Demigod leads off the split with its “Unholy Domain” demo which shows later songs in a more downstroke, muted-strum heavy form that consequently has less fluid tempo changes and as a result, misses somewhat on the dark atmosphere which Slumber of Sullen Eyes created. However, the formation of the songs reveals itself through how these riffs interplay, with the strummed riffs occupying space so that others can take the fore, showing which themes are dominant and which are merely supporting. This reveals Demigod without the pervasive atmosphere of enigmatic doom that defined the later album, but instead shows them as a band striving to place interesting riffs into combinations which brought them together as more than the sum of their parts.

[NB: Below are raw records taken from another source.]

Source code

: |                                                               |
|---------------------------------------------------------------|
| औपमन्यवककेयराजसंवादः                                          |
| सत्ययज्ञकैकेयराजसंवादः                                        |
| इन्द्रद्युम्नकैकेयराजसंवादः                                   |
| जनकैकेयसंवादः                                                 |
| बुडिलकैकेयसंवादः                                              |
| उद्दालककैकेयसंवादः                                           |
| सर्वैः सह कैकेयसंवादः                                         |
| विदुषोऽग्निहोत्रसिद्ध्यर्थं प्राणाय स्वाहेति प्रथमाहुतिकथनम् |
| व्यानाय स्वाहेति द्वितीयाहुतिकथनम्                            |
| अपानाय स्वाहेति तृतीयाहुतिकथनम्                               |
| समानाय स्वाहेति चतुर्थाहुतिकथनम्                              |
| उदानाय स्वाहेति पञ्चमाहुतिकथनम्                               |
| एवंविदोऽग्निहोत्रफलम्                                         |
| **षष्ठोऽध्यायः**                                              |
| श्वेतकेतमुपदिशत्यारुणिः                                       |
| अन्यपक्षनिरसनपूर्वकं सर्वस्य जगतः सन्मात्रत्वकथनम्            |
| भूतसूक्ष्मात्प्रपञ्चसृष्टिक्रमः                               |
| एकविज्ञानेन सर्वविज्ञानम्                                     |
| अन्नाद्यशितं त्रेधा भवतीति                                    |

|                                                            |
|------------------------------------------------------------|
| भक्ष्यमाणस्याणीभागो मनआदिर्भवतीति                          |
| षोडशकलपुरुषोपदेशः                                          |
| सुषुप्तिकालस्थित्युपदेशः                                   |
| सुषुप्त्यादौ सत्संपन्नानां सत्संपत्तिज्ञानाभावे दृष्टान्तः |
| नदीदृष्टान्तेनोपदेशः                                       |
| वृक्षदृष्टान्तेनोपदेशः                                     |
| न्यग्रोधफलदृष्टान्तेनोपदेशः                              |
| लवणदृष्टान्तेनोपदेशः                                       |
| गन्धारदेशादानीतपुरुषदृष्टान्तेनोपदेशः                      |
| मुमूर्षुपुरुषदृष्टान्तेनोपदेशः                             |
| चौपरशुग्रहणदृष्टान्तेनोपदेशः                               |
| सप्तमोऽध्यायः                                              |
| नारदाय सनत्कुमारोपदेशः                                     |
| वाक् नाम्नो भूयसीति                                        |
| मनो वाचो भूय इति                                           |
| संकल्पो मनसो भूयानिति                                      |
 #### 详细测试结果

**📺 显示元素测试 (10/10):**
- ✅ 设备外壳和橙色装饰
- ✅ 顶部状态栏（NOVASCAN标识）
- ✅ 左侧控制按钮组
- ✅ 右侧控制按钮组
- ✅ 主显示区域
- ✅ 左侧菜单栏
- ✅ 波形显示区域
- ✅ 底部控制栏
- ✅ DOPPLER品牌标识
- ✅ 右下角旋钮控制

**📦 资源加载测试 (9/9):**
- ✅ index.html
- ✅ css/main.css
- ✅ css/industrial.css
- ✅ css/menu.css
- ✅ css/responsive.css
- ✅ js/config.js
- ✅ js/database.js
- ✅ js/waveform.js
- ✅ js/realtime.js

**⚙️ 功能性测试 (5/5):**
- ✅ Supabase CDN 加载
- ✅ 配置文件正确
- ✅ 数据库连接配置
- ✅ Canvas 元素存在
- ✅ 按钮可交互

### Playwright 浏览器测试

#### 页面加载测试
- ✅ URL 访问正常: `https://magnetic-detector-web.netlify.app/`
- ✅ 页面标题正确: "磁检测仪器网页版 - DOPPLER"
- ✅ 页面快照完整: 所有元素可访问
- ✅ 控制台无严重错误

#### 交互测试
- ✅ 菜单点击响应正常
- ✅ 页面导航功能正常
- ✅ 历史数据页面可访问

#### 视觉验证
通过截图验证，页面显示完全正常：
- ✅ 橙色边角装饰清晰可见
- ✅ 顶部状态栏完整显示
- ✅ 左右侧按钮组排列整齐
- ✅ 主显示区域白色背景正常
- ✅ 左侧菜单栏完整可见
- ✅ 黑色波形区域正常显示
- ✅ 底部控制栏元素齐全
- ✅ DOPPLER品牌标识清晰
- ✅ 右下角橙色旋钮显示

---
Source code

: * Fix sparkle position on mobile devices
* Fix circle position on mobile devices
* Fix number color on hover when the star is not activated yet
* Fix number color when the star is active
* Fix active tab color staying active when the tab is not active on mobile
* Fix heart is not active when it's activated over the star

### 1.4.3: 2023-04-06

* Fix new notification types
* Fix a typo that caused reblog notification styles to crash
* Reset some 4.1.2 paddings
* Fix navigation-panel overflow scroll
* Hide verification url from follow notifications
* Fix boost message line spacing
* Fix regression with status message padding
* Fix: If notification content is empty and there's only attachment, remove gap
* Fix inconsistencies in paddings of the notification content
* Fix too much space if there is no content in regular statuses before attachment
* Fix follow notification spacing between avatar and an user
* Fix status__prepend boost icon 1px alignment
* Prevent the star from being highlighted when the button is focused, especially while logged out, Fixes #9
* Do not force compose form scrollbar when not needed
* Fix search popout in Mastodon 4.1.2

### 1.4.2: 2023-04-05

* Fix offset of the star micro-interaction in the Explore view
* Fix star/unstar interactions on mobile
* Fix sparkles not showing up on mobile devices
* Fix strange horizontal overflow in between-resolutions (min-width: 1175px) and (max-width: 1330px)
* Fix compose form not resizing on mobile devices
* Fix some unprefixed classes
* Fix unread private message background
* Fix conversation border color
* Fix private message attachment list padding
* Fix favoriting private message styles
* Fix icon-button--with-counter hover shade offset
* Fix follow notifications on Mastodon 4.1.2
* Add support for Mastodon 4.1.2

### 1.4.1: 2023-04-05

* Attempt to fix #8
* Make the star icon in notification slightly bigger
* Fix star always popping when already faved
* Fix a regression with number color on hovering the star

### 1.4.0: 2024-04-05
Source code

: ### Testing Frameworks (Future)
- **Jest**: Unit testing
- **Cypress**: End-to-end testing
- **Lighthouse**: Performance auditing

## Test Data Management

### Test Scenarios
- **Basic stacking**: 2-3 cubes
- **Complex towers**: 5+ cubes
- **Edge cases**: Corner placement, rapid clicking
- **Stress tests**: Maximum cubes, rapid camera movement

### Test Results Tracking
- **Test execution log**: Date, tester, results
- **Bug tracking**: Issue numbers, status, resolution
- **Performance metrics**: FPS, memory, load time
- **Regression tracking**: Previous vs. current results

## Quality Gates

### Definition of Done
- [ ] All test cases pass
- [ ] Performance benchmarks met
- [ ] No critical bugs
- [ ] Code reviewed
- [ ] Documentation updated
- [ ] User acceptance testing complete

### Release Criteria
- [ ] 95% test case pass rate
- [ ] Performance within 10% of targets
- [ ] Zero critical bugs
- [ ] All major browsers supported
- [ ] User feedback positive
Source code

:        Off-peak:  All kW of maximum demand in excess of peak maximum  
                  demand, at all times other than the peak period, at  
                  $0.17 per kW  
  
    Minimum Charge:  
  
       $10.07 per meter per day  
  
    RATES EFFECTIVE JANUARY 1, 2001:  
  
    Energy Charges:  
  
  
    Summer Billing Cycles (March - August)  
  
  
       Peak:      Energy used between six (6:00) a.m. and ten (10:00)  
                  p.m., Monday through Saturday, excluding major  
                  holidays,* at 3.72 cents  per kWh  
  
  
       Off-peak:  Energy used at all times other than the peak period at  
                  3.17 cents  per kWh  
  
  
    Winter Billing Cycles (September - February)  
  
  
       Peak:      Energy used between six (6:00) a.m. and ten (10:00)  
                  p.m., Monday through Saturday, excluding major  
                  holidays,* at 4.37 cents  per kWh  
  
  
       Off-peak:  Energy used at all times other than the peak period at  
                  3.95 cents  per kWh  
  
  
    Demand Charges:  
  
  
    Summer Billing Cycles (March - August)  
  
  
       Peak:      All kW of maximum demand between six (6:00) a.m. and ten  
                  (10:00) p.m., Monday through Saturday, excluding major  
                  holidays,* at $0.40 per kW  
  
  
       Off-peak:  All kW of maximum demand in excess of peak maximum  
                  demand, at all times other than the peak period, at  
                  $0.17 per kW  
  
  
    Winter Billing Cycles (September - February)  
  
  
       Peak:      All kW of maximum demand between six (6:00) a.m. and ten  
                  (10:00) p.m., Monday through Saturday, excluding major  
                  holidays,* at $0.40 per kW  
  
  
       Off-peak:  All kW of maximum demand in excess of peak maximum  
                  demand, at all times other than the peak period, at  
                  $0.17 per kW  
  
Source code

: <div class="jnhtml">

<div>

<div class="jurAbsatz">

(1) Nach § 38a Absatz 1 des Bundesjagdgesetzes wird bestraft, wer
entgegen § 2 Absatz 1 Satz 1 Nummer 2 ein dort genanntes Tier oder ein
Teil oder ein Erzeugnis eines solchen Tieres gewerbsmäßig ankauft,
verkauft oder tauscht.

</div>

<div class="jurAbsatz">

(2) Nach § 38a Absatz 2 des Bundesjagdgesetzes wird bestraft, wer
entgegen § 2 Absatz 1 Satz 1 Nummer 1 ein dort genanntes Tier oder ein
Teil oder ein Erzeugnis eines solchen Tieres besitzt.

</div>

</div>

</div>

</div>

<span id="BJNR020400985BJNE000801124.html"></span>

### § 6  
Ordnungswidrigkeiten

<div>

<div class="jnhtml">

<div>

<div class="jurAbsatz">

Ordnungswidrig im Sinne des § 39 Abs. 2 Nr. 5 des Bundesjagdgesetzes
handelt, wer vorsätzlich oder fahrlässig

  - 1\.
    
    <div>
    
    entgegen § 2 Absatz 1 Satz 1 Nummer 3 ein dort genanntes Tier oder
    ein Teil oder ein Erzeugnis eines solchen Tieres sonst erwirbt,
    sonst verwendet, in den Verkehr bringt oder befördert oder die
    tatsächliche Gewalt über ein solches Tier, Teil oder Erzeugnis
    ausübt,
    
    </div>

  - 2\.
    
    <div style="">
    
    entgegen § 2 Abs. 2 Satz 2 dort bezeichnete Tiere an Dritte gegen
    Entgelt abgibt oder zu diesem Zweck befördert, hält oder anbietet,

Necropsy, on the other hand, unleash what may be the best recording of the band because it lacks the self-consciousness of later releases. It does not attempt to be hard, but resembles a three-way cross between Morgoth, Powermad and Asphyx, plodding through doomy passages and picking up the rhythm with speed metal riffing before building to a classic death metal melodic confrontation between internal themes. Much of this carries the same murky atmosphere as Darkthrone Goatlord, but with more internally-reflective syncopated riffing in the style of the first Deicide album, albeit slower to fit a mid-paced approach much like early Kreator. This recording shows the creativity of this band achieving a result that is not completely formed, yet shows direction more clearly than the more artificed later versions. Together these two recordings make a compelling view into early death metal.